On Rate-Splitting by a Secondary Link in Multiple Access Primary Network

TL;DR

This paper analyzes how a secondary link employing rate-splitting can coexist with a primary multiple access network, providing achievable rate regions and conditions for decoding primary signals without degrading primary rates.

Contribution

It introduces a novel achievable rate region for secondary links with rate-splitting in primary networks, including conditions for decoding primary signals without rate loss.

Findings

Rate-splitting improves secondary rates under certain conditions.

A necessary and sufficient condition for decoding primary signals is derived.

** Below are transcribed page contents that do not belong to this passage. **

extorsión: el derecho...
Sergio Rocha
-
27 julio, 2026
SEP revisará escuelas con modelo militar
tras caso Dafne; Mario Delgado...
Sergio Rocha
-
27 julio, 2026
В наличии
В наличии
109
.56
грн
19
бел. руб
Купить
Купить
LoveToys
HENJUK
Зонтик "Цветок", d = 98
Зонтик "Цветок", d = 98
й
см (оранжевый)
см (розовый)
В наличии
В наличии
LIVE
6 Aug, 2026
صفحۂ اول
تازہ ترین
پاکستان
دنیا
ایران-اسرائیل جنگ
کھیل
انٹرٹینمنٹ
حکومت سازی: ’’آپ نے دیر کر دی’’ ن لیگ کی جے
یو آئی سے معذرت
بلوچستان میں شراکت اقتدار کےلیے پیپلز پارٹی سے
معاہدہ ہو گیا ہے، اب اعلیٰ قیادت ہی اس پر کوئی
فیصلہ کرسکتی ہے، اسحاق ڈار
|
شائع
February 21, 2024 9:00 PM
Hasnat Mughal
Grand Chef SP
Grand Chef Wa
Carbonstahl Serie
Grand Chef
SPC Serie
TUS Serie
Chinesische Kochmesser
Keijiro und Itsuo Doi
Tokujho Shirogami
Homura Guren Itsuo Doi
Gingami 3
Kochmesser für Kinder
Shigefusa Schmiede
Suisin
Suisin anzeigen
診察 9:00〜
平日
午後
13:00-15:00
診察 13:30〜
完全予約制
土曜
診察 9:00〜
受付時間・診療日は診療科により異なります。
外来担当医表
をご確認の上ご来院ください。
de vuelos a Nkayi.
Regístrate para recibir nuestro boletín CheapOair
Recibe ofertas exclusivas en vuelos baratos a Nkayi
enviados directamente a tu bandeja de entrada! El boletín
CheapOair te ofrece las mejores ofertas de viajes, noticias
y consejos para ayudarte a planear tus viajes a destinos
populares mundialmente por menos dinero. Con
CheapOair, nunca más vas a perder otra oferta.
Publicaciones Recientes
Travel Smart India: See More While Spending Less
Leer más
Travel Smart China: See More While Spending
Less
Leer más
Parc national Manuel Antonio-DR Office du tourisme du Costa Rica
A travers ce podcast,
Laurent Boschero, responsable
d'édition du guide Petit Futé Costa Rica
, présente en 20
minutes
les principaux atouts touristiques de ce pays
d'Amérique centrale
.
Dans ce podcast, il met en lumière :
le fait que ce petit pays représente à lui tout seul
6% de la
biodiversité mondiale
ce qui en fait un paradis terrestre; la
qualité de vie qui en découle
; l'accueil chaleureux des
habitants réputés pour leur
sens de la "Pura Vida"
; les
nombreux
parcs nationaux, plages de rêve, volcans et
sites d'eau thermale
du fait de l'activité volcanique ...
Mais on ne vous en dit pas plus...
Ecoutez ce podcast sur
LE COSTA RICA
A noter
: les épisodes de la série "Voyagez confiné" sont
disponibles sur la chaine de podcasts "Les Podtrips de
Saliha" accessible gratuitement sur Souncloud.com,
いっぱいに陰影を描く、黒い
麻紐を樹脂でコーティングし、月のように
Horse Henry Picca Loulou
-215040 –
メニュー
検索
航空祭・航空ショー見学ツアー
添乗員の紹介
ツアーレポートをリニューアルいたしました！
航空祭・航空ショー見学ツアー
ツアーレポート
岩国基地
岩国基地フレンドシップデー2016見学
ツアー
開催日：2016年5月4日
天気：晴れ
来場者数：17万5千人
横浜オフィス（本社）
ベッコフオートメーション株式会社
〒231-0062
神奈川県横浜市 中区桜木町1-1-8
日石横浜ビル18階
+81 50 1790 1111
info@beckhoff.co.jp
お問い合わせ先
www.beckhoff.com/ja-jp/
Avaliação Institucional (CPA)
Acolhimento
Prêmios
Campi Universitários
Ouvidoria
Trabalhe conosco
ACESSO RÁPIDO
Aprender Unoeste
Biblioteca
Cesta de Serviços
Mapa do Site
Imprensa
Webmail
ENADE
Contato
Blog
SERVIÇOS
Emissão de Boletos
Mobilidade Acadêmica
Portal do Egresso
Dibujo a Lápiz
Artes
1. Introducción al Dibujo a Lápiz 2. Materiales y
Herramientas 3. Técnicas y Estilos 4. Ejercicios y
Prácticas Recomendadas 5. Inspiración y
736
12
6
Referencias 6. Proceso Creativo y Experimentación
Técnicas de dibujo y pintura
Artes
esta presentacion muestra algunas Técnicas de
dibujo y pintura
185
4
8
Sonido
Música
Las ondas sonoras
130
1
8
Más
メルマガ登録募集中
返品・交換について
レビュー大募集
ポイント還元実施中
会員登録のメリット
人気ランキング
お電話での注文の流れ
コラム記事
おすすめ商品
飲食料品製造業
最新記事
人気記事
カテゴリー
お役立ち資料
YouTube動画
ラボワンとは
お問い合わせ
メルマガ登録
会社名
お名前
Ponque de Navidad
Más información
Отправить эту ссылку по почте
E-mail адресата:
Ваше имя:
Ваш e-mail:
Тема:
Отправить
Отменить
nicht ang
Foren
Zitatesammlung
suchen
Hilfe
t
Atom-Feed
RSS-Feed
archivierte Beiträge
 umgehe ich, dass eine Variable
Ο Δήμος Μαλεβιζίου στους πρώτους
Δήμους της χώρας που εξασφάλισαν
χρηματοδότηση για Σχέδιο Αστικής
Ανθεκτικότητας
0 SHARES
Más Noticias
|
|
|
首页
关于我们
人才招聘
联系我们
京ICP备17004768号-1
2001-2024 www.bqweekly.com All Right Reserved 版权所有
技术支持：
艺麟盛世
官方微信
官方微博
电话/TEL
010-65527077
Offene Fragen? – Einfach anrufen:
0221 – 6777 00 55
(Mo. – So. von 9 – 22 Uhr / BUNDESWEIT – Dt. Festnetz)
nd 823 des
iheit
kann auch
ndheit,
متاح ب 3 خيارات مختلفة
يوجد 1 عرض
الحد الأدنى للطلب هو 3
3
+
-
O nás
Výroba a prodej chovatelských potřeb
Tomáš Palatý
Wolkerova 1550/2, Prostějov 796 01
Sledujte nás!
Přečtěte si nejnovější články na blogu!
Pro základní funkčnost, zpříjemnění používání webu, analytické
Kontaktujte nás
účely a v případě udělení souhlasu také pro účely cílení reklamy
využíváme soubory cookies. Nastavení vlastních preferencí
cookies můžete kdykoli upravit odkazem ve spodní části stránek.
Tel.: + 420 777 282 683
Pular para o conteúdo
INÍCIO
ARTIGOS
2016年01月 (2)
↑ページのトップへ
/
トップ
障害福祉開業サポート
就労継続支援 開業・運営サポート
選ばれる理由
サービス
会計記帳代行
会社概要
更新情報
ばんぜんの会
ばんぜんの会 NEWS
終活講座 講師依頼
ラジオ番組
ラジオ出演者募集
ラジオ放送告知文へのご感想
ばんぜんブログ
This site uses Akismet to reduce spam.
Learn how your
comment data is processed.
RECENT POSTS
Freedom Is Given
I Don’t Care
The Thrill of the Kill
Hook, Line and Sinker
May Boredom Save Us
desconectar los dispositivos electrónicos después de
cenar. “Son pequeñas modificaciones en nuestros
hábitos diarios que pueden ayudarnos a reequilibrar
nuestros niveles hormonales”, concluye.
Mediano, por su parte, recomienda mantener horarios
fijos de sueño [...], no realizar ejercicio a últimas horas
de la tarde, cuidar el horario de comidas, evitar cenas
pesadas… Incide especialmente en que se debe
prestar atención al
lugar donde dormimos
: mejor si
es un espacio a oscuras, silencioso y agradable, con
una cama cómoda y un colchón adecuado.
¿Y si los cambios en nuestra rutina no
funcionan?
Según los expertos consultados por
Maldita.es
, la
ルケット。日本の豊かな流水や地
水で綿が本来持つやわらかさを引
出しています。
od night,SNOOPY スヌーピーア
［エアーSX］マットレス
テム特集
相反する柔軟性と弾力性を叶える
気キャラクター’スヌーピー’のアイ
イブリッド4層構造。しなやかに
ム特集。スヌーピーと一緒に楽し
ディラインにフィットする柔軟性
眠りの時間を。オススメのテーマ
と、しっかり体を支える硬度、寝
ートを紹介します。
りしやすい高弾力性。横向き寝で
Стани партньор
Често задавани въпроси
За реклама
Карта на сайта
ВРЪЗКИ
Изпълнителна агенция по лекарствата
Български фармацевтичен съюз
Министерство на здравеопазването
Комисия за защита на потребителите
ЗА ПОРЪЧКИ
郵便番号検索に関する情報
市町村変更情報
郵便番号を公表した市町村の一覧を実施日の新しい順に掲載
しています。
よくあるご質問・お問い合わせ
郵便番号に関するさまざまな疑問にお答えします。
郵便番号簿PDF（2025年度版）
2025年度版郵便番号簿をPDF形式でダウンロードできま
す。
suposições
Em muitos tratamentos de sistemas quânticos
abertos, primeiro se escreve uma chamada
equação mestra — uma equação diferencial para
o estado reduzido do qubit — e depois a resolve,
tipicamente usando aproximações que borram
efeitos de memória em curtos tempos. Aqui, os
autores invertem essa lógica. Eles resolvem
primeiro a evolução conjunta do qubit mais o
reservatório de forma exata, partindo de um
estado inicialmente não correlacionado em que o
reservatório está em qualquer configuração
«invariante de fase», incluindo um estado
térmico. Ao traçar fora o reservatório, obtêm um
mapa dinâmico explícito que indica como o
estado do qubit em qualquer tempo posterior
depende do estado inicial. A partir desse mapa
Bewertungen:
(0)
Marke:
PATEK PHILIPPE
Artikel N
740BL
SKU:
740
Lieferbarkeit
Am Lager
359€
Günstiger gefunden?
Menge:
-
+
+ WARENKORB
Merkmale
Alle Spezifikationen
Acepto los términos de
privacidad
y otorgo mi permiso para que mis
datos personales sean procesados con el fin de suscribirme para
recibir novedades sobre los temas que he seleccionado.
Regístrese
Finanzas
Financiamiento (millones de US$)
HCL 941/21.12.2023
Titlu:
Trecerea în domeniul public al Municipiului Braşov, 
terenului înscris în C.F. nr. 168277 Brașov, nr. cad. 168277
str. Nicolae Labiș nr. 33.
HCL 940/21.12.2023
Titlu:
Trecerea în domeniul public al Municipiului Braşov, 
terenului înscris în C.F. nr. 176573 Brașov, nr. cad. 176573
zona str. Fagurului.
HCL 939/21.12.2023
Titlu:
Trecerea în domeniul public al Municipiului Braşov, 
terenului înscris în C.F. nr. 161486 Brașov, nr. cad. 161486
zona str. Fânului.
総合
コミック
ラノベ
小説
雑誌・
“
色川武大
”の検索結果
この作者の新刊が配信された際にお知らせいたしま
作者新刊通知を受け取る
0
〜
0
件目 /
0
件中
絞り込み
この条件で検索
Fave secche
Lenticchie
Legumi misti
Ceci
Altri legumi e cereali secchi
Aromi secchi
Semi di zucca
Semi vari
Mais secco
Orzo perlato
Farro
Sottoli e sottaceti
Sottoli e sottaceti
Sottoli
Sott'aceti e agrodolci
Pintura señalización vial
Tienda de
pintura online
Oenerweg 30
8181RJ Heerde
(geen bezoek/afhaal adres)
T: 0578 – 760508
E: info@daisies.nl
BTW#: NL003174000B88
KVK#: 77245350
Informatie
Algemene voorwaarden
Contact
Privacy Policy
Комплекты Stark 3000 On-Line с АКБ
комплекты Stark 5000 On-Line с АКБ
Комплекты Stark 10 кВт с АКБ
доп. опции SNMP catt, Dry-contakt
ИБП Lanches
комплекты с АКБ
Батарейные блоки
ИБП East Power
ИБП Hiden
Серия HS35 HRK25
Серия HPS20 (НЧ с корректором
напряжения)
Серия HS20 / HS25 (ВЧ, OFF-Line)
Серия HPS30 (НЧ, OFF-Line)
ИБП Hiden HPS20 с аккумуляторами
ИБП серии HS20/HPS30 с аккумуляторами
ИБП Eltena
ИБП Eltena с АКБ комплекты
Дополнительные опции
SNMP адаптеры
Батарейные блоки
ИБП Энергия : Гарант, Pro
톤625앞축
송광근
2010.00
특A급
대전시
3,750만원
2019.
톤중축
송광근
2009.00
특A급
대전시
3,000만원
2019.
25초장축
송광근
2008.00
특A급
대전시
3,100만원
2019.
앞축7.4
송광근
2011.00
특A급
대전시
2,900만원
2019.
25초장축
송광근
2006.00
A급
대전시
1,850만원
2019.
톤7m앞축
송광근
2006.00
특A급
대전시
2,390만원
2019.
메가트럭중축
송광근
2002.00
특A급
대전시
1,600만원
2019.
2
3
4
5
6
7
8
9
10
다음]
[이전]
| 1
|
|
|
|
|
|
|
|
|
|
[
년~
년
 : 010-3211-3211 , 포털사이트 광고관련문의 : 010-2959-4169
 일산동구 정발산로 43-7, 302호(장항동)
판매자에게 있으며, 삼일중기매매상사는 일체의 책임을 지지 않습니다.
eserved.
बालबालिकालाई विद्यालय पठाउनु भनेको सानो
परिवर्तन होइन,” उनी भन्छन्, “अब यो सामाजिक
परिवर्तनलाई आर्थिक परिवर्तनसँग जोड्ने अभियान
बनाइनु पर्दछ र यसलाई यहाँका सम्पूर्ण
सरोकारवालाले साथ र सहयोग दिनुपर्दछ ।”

Probability of decoding primary signals increases with primary SNR.

Abstract

An achievable rate region is obtained for a primary multiple access network coexisting with a secondary link of one transmitter and a corresponding receiver. The rate region depicts the sum primary rate versus the secondary rate and is established assuming that the secondary link performs rate-splitting. The achievable rate region is the union of two types of achievable rate regions. The first type is a rate region established assuming that the secondary receiver cannot decode any primary signal, whereas the second is established assuming that the secondary receiver can decode the signal of one primary receiver. The achievable rate region is determined first assuming discrete memoryless channel (DMC) then the results are applied to a Gaussian channel. In the Gaussian channel, the performance of rate-splitting is characterized for the two types of rate regions. Moreover, a necessary and sufficient condition to determine which primary signal that the secondary receiver can decode without degrading the range of primary achievable sum rates is provided. When this condition is satisfied by a certain primary user, the secondary receiver can decode its signal and achieve larger rates without reducing the primary achievable sum rates from the case in which it does not decode any primary signal. It is also shown that, the probability of having at least one primary user satisfying this condition grows with the primary signal to noise ratio.